Lee Broom, who recently opened an upholstery workshop at his East London factory, has an affinity for both midcentury design and classical music. His Maestro chair, which officially launched on September 14 by way of video, captures those two passions. Comprised of a spherical upholstered seat and twisting hand-bent, hand-polished, and plated tubes reminiscent of a musical instrument, it’s available in soft satin brass, reflective mirrored chrome, and tried-and-true matte black finishes. Maestro is currently getting the spotlight in the window of Broom’s Shoreditch showroom.
Redchurch Street’s storefronts have morphed into cabinets of curiosity as part of the Shoreditch Design Triangle district of the LDF. Local talents, such as knitwear designer Peju Obasa and ceramicist Bisila Noha, decorated vinyl images that are affixed to the shop windows and contain QR codes that delve deeper into the artists’ oeuvres.
Poul Henningsen’s tiered PH Septima pendant first made its debut in 1928 at what is now the Designmuseum Danmark in Copenhagen. Production halted in the 1940s, but the seven-shade Italian glass lamp with alternating clear and frosted sections is now making a comeback courtesy of Louis Poulsen. This refined predecessor to the iconic PH Artichoke is part of the Design Anthology exhibition at B&B Italia’s showroom in the Brompton Design District, which will also feature Michael Anastassiades’s vertical and horizontal LEDs wrapped in anodized, champagne-finished aluminum casing.
At Mint Gallery, also in the Brompton Design District, daring London contemporary furniture and lighting brand Made in Ratio presents the sculptural Supernova Bronze, the follow-up to creative director Brodie Neill’s recycled aluminum Supernova Trestle table. This version pairs a starburst-shaped base cast from recycled bronze alloy with a tinted tempered glass table top that doubles as a coffee table and writing desk.
Jehanara Knowles launched her made-in-India furniture brand Kam Ce Kam, uniting traditional techniques with contemporary flair, at last year’s festival. Now, on the first anniversary, she is back at it with several new collections, on view at Tala Studio in Cambridge Heath. Knowles, who was raised between New Delhi and London, continues to split her time in both cities, but the Indian capital is where she discovers much of her inspiration and collaborates with various artisans. From afar she worked with them to produce new additions to her inaugural Aaram range, which includes a cabinet and lounge chair with exquisite canework as well as sandstone tables, terra-cotta ceramics, and textiles.
Design aficionados have long headed to Walthamstow, in northeast London, to visit the William Morris Gallery.
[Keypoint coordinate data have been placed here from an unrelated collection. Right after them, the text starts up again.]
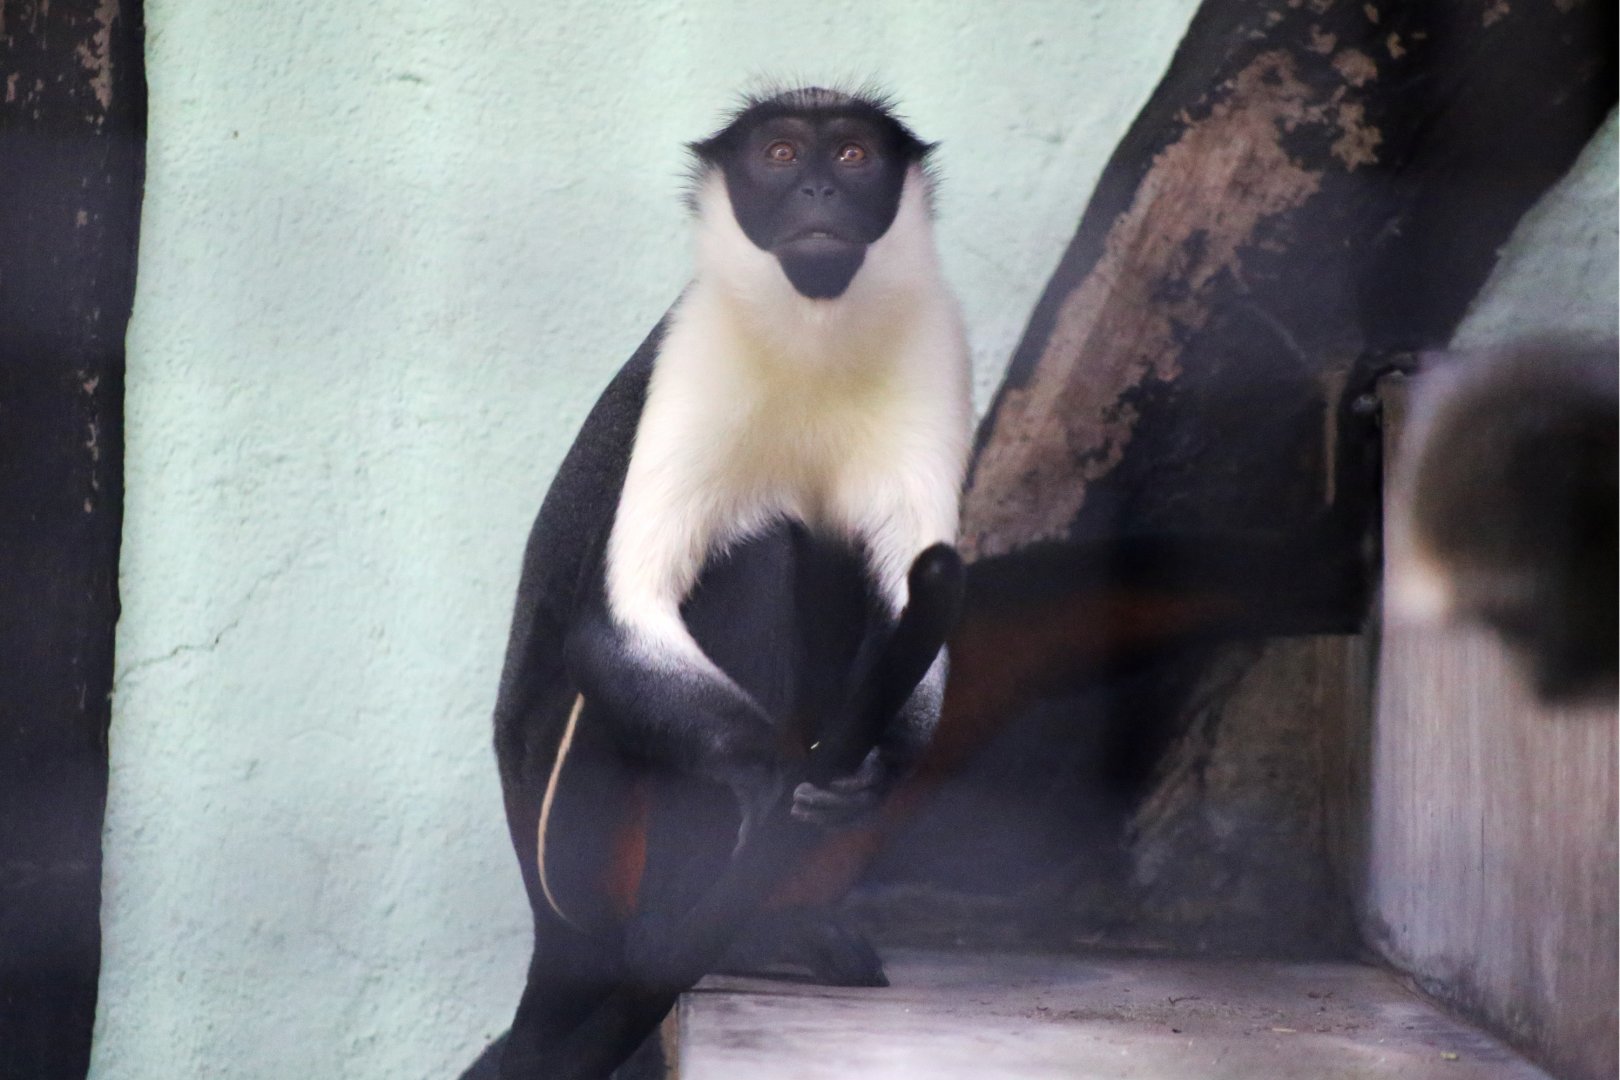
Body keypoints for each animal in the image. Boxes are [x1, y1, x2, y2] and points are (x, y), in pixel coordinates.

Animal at [479, 87, 970, 1079]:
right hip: (589, 846)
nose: (819, 187)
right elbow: (616, 625)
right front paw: (765, 775)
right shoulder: (694, 359)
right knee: (754, 549)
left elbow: (917, 598)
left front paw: (871, 768)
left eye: (853, 154)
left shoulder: (933, 343)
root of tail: (552, 933)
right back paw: (684, 935)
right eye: (779, 153)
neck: (814, 330)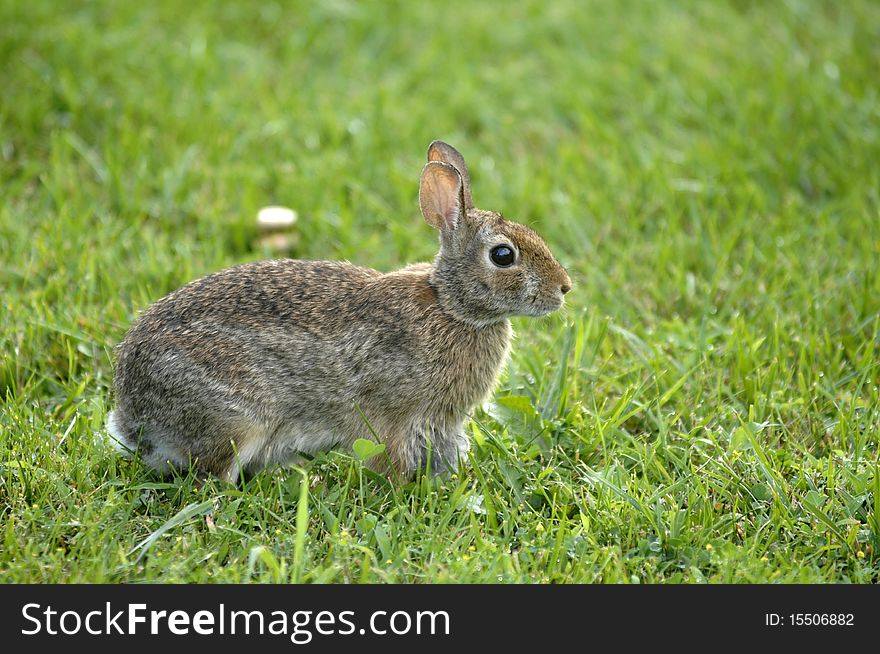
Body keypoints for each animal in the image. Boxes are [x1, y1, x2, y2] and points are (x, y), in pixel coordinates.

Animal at [106, 141, 576, 484]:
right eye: (503, 255)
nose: (564, 288)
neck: (450, 305)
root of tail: (133, 414)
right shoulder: (396, 419)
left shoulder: (442, 424)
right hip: (236, 420)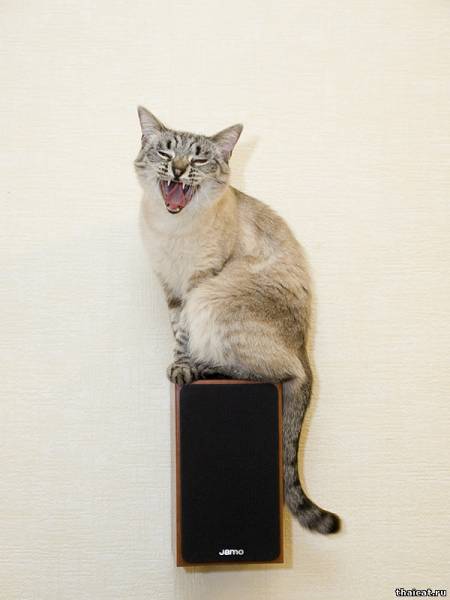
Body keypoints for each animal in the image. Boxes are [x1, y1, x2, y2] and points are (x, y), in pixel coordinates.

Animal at [135, 106, 341, 535]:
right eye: (166, 153)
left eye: (198, 160)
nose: (178, 170)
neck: (171, 227)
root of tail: (305, 347)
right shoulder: (172, 288)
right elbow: (176, 332)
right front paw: (179, 364)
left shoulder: (198, 282)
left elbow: (184, 336)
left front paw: (184, 369)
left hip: (214, 299)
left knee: (281, 373)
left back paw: (204, 368)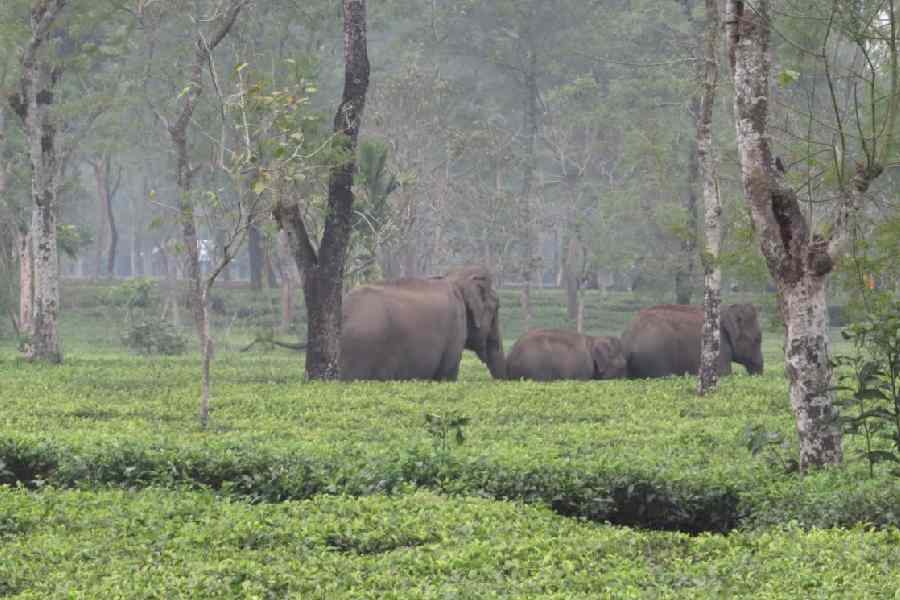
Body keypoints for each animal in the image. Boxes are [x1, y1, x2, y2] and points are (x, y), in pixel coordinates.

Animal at [621, 303, 764, 379]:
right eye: (757, 339)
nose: (758, 374)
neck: (725, 309)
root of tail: (627, 340)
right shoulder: (718, 347)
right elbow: (723, 374)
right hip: (655, 358)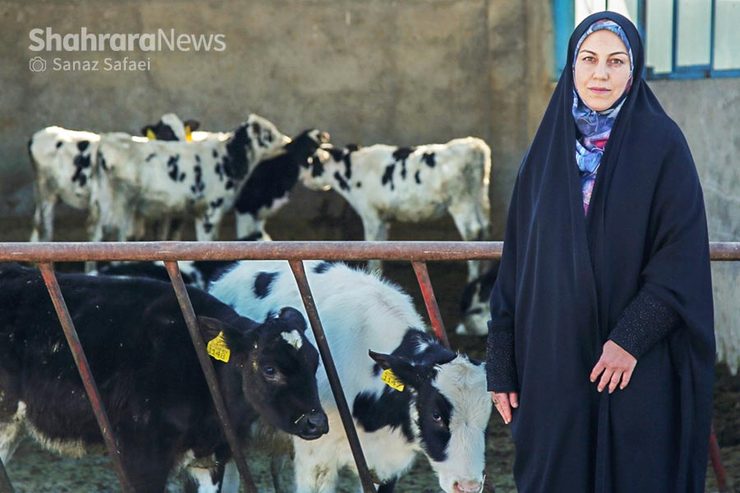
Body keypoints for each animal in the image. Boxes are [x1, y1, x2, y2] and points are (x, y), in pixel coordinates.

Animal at [91, 113, 288, 240]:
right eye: (268, 133)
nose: (287, 141)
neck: (227, 158)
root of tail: (106, 141)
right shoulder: (208, 212)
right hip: (112, 204)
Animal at [300, 136, 492, 278]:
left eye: (313, 161)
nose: (302, 179)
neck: (352, 170)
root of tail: (473, 145)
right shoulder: (383, 217)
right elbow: (381, 245)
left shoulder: (370, 213)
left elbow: (371, 244)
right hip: (480, 197)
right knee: (485, 230)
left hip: (461, 201)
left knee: (473, 232)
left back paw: (472, 279)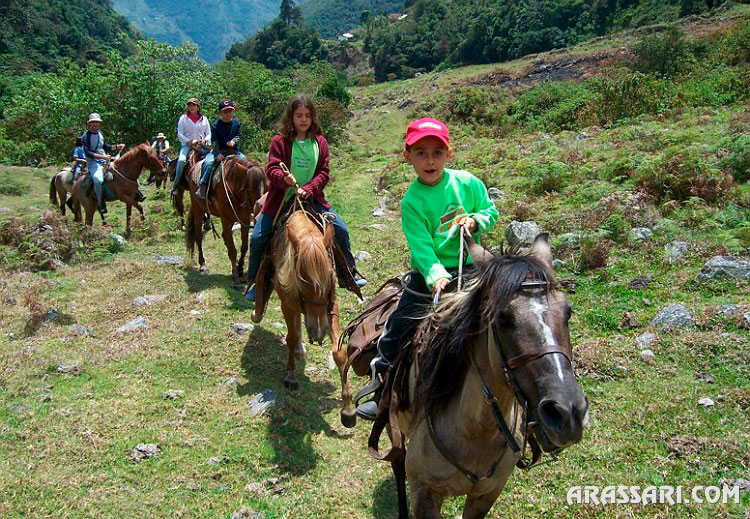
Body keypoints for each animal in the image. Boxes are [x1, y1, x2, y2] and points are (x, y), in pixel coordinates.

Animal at [185, 154, 268, 284]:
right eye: (250, 188)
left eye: (265, 187)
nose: (260, 208)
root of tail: (193, 167)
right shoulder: (226, 220)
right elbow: (232, 251)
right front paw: (236, 277)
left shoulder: (244, 219)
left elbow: (244, 247)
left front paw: (240, 268)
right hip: (198, 210)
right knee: (198, 237)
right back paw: (203, 264)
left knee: (224, 236)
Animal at [254, 209, 356, 428]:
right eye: (302, 279)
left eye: (330, 277)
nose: (318, 332)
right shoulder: (287, 304)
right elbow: (291, 338)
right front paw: (291, 377)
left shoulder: (331, 306)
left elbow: (339, 352)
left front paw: (348, 409)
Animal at [378, 236, 592, 519]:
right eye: (503, 318)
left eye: (568, 312)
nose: (567, 413)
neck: (476, 431)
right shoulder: (424, 493)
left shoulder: (487, 494)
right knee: (397, 460)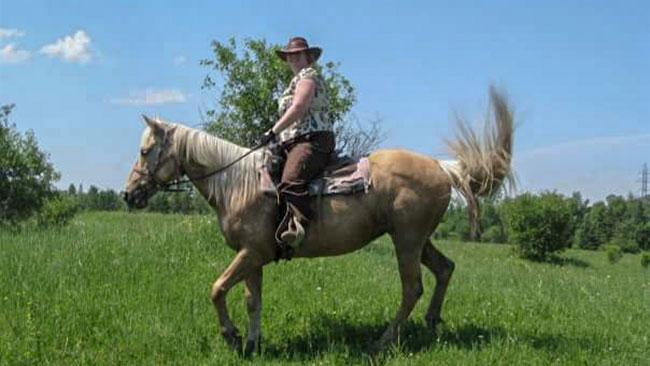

Now the creative neighborhood has been designated one of the festival’s new design routes. The highlight? A large-scale collaborative mural that meditates on unity and activism by print artist The Fandangoe Kid and Waltham Forest College students.
Another London neighborhood getting attention this week is Peckham. On the newly established Peckham Design Trail, community leader Nicholas Okwulu is spearheading the Livesey Exchange (LEX), the conversion of Ledbury Estate garages into buzzing workshops and studios that put the works of artists like Roland Lawar, Jade Chorkularb, and Ali Mousawi front and center.
London design studio Pearson Lloyd has revamped an abandoned Victorian-era factory in Hackney and turned it into the company’s new office, workshop, and archive. To celebrate the move, Pearson Lloyd is hosting an exhibition that honors the neighborhood’s 200-year-old roots in making furniture, tools, hats, and toys, as well as offers visitors a glimpse into its own current-day design process.